Talk: Analytical and numerical design of non-static WPT systems
In this lecture the analytical characterization of an inductive resonant link is presented and the system figures of merit are parametrically represented as a function of a set of circuital parameters. The lecture demonstrates the need for a system-as-whole design at the circuit level, with the actual RF link terminations, consisting of the nonlinear power source and the RF-dc converter. Design solutions for industrial applications, such as the wireless powering of rotating or sliding tools are studied and the achievable performance in dynamic conditions are discussed.
Udaya Madawala - The University of Auckland, New Zealand
Udaya K. Madawala graduated with a B.Sc. (Electrical Engineering) (Hons) degree from The University of Moratuwa, Sri Lanka in 1987, and received his PhD (Power Electronics) from The University of Auckland, New Zealand in 1993 as a Commonwealth Doctoral Scholar. At the completion of his PhD, he was employed by Fisher & Paykel Ltd, New Zealand, as a Research and Development Engineer to develop new technologies for motor drives. In 1997 he joined the Department of Electrical and Computer Engineering at The University of Auckland and, at present as a Full Professor, he focuses on a number of power electronics projects related to wireless grid integration of EVs for V2G applications and renewable energy.
Udaya is a Fellow of the IEEE and a Distinguished Lecturer of the IEEE Power Electronic Society (PELS), and has over 30 years of both industry and research experience in the fields of power electronics and energy. He has served both the IEEE Power Electronics and Industrial Electronics Societies in numerous roles, relating to editorial, conference, technical committee and chapter activities. Currently, Udaya is an Associate Editor for IEEE Transactions on Power Electronics, and a member of both the Administrative Committee and Membership Development Committee of the IEEE Power Electronics Society. He was the General Chair of the 2nd IEEE Southern Power Electronics Conference (SPEC)- 2016, held in New Zealand, and is also the Chair of SPEC Steering Committee. Udaya, who has over 300 IEEE and IET journal and conference publications, holds a number of patents related to wireless power transfer (WPT) and power converters, and is a consultant to industry.
Talk: Wireless Grid Integration of EVs for V2G Applications : Challenges and Technologies
Electric vehicles (EVs) are gaining global acceptance as the means of future transport for sustainable living and as an alternative energy storage to stabilize the electricity network through the vehicle-to-grid (V2G) concept. For V2G applications, EVs essentially require a bi-directional power interface with the electricity network (grid) to allow for both storing (charging) and retrieval (discharging) of energy.

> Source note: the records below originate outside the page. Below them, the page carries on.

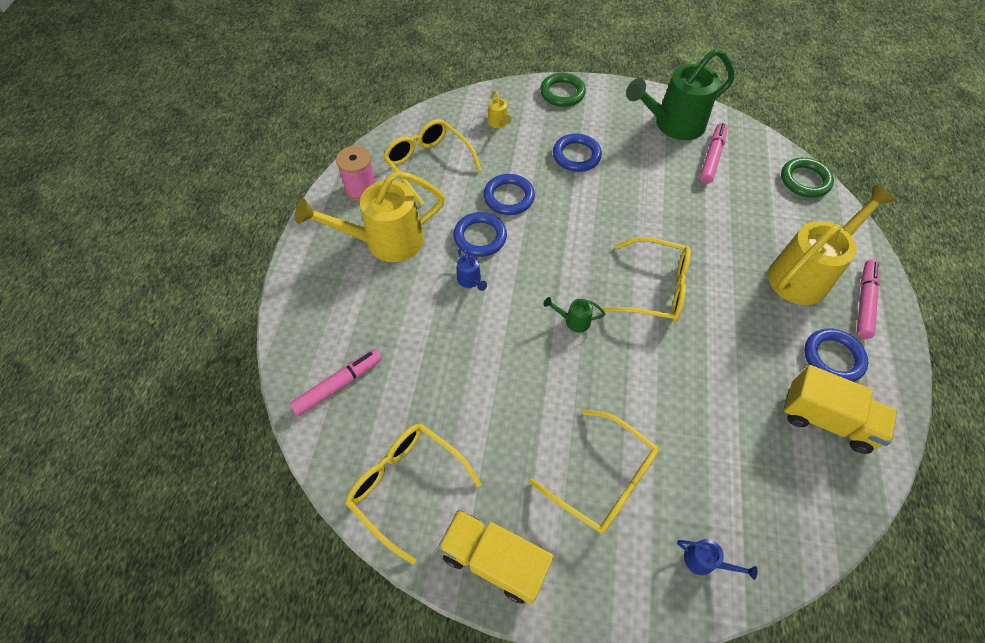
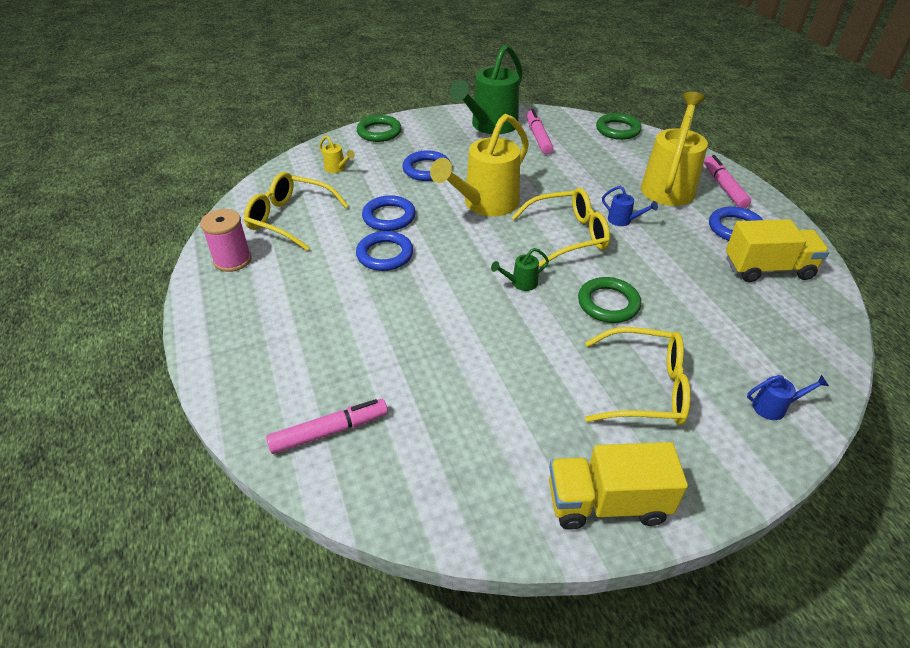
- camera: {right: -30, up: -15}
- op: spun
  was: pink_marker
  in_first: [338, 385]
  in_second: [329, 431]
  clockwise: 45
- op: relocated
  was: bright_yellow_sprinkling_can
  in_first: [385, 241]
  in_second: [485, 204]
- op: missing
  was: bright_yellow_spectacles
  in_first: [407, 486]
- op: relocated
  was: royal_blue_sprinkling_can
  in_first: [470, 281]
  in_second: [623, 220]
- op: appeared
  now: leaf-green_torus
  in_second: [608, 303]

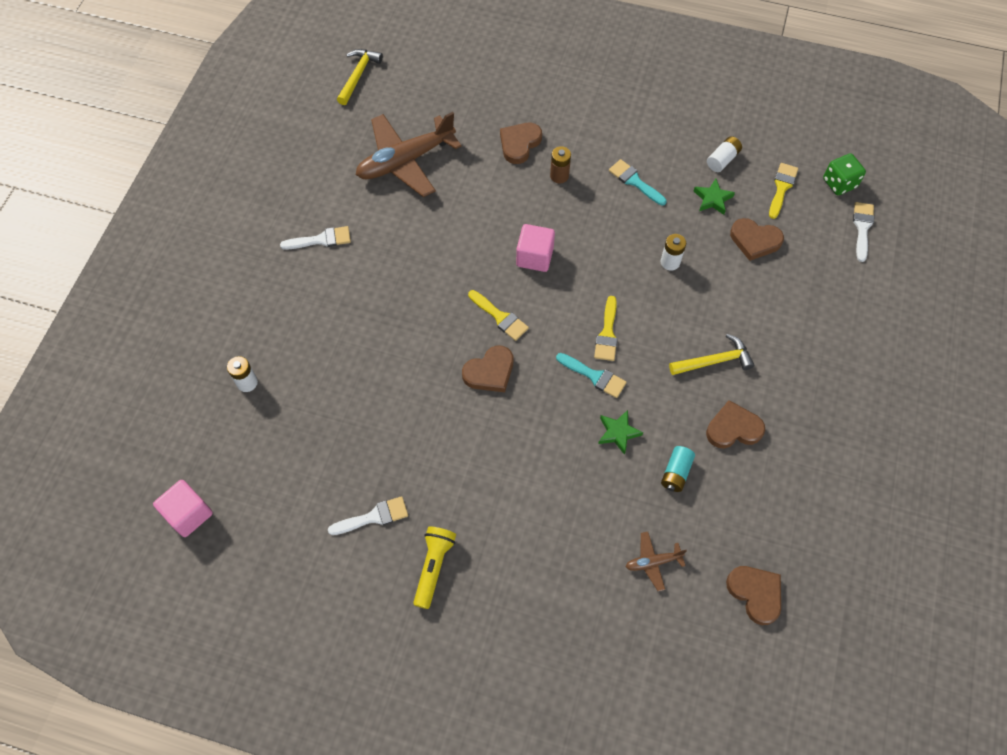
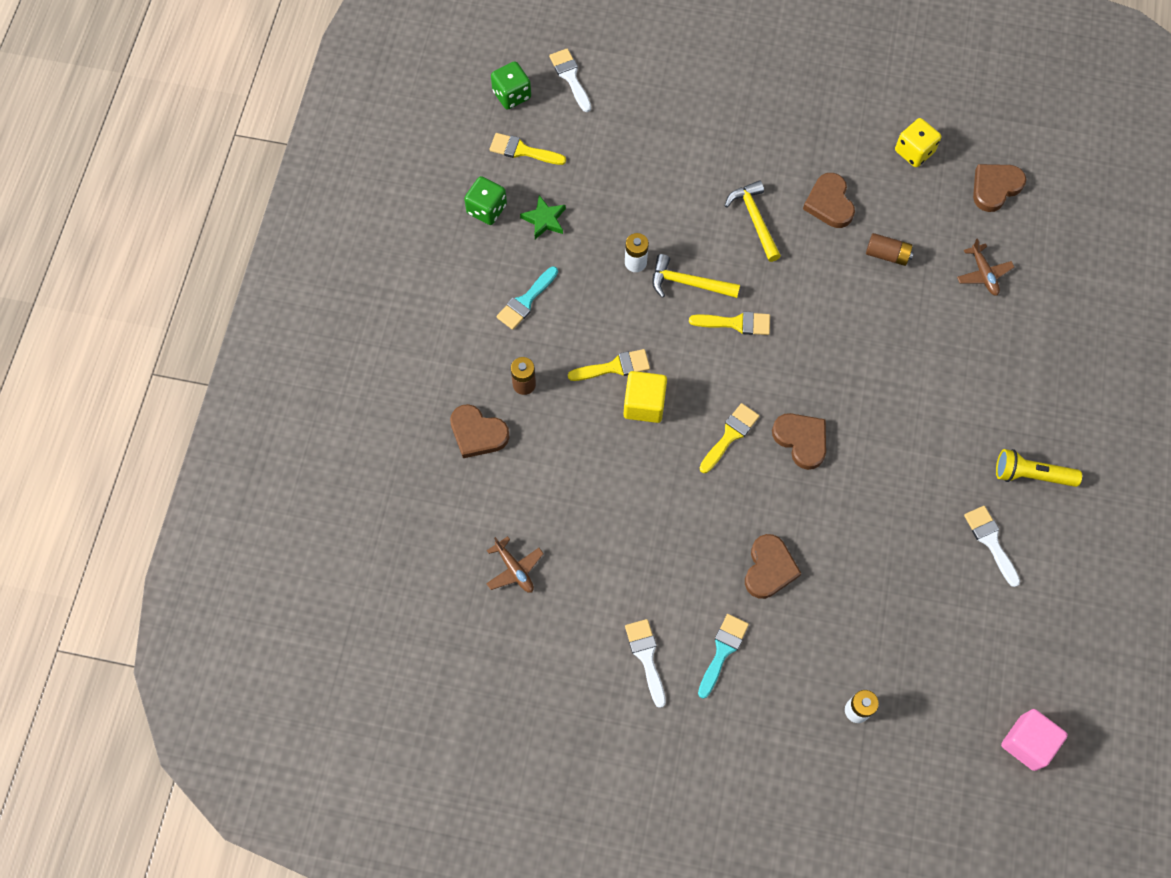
- camera: {right: -95, up: 5}
- op: relocated
  was: bright_yellow_carpenter's_hammer
  in_first: [358, 75]
  in_second: [688, 283]
- op: size
  was: brown_aeroplane
  in_first: [405, 161]
  in_second: [514, 569]
  ratio: 0.45
- op: colour
  was: pink_solid_cube
  now: bright_yellow_solid_cube
  in_first: [534, 257]
  in_second: [644, 404]
- op: relocated
  was: aqua_paintbrush
  in_first: [594, 376]
  in_second: [722, 651]
- op: missing
  was: leaf-green_five-pointed_star
  in_first: [618, 433]
- op: colour
  was: aqua_AA_battery
  now: brown_AA_battery
  in_first: [676, 473]
  in_second: [887, 254]
- op: exchanged
  was: pure_white_AA_battery
  now: leaf-green_die
  in_first: [722, 159]
  in_second: [486, 209]
- op: relocated
  was: brown_heart
  in_first: [755, 240]
  in_second: [769, 568]
- op: spun
  was: pure_white_paintbrush
  in_first: [862, 228]
  in_second: [570, 77]
  clockwise: 60
- op: appeared
  now: bright_yellow_paintbrush
  in_second: [614, 367]
- op: appeared
  now: bright_yellow_die
  in_second: [914, 151]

This can be achieved by both wired and wireless means, but the latter, based primarily on Inductive Power Transfer (IPT) technology, is becoming more popular being convenient, safe, and ideal for both stationary and dynamic charging of EVs. The seminar discusses the standards, challenges and future directions of V2G technologies, and presents the latest advances in bi-directional wireless power transfer (BD-WPT) technology developed for V2G applications.